■ **Assignment**
Below this line is a set of entries; quote exactly the lines from the line that contains "Présidentielle 2027 : la France en prévenu" to the line that contains "Lannemezan Se", both lines included.

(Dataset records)
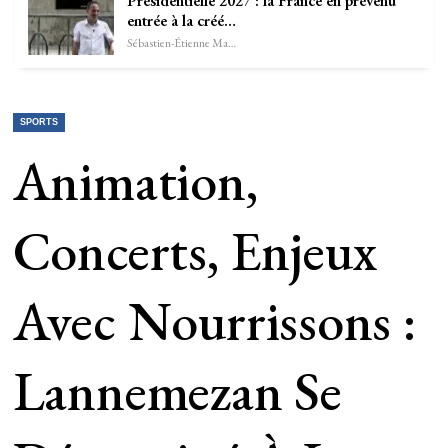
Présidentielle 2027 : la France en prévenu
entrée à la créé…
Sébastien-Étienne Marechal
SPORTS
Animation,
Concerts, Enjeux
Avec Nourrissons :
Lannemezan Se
---
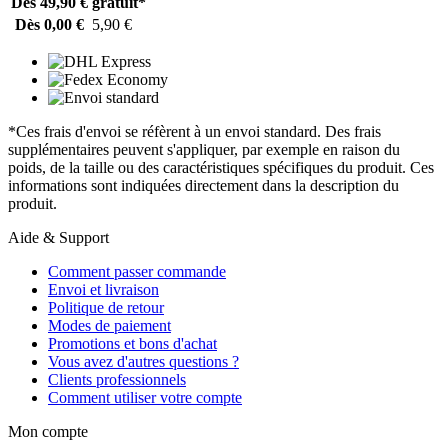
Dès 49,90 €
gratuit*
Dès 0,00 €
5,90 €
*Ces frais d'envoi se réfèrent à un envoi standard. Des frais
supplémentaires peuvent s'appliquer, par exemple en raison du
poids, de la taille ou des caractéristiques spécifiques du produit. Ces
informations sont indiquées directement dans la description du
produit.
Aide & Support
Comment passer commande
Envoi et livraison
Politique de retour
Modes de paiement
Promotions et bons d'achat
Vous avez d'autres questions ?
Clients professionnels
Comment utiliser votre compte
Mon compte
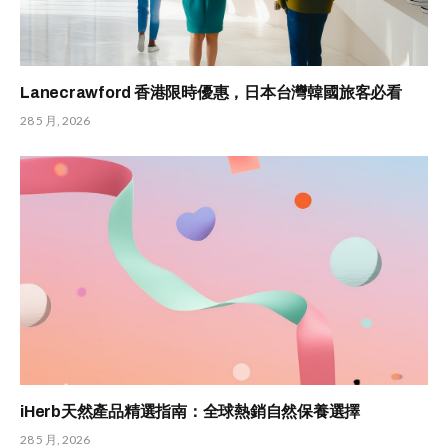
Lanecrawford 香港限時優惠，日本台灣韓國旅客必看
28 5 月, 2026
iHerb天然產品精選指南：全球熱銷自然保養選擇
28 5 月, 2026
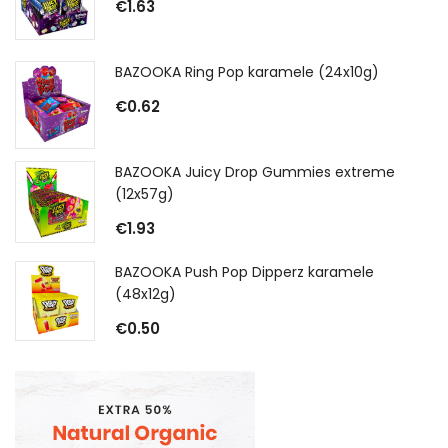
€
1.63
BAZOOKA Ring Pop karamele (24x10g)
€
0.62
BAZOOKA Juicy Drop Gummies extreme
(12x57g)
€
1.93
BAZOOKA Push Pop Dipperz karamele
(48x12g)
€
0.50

■ **Solved exercise**
Présidentielle 2027 : la France en prévenu
entrée à la créé…
Sébastien-Étienne Marechal
SPORTS
Animation,
Concerts, Enjeux
Avec Nourrissons :
Lannemezan Se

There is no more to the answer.